Oil and natural gas daily review (July 10, 2014)

July 10, 2014, Thursday, 11:21 GMT | 06:21 EST | 14:51 IST | 17:21 SGT
Contributed by Angel Broking

Crude Oil

Faltering demand for gasoline in the US, resumption of Libya’s crude output and exports and ease of geo-political tensions have been the prime factors behind recent fall in oil prices (both Brent and WTI).

Libya has restarted the 340,000-barrel-per-day (bpd) El Sharara field after protesters ended a four-month strike, which could double the country's current crude output. The U.S. benchmark has fallen in nine straight sessions, its longest such streak since December 2009. As speculators dumped Brent, its premium over U.S. crude touched its narrowest point in almost a month at $5.15, and then widened to settle at $5.85.

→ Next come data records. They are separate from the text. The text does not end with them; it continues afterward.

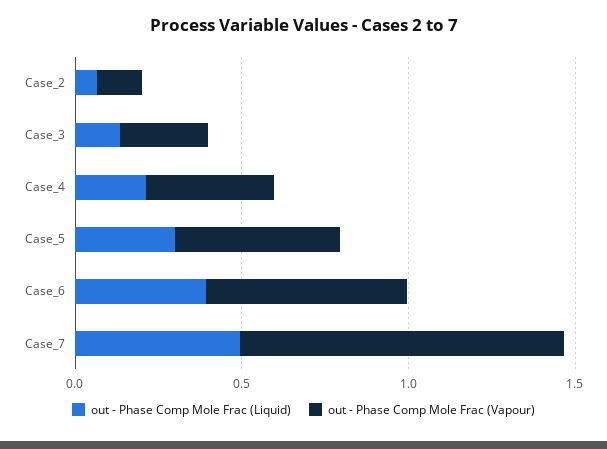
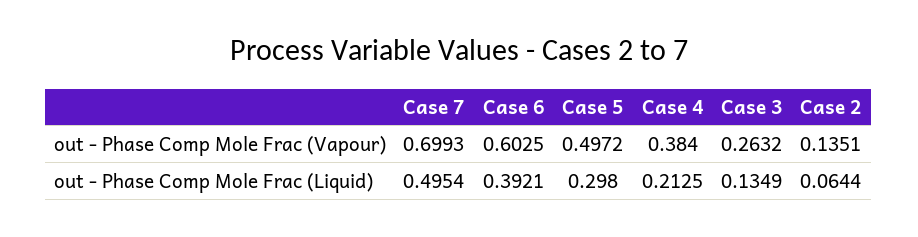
  {
    "out - Phase Comp Mole Frac (Liquid)": {
      "Case_2": 0.0644,
      "Case_3": 0.1349,
      "Case_4": 0.2125,
      "Case_5": 0.298,
      "Case_6": 0.3921,
      "Case_7": 0.4954
    },
    "out - Phase Comp Mole Frac (Vapour)": {
      "Case_2": 0.1351,
      "Case_3": 0.2632,
      "Case_4": 0.384,
      "Case_5": 0.4972,
      "Case_6": 0.6025,
-     "Case_7": 1
+     "Case_7": 0.6993
    }
  }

On the MCX, crude prices declined by 1.2 percent in line with weakness in international markets and closed at Rs.6116/bbl.

EIA inventory update

The EIA released its weekly inventories report last night and US crude oil inventories declined by 2.4 million barrels for the week ending on 4th July 2014. Gasoline stocks rose by 0.579 million barrels whereas distillate inventories rose by 0.227 million barrels for the same time period.

Natural Gas

U.S. natural gas futures lost almost 1 percent on Wednesday, the third decline in a row, on forecasts for continued cooler-than-normal weather and expectations for another big storage build. After a record eight consecutive triple-digit injections, the inventory report due tonight is expected to show a buildup of 92 BCF of gas.


Crude prices have been falling in the recent weeks as resumption of Libyan exports and ease of Iraq situation has ensured that oil markets remain well supplied. Besides, the reduction in gasoline demand in the US is also raising concerns from the world’s largest consumer of crude.

At the same time, demand for crude has been low from European refiners whose margins have been squeezed by an influx of diesel from the United States, Russia and Asia. All the factors are likely to push crude prices down further in the coming session.

On the MCX, crude prices are expected to trade on a lower note in line with weakness in international markets.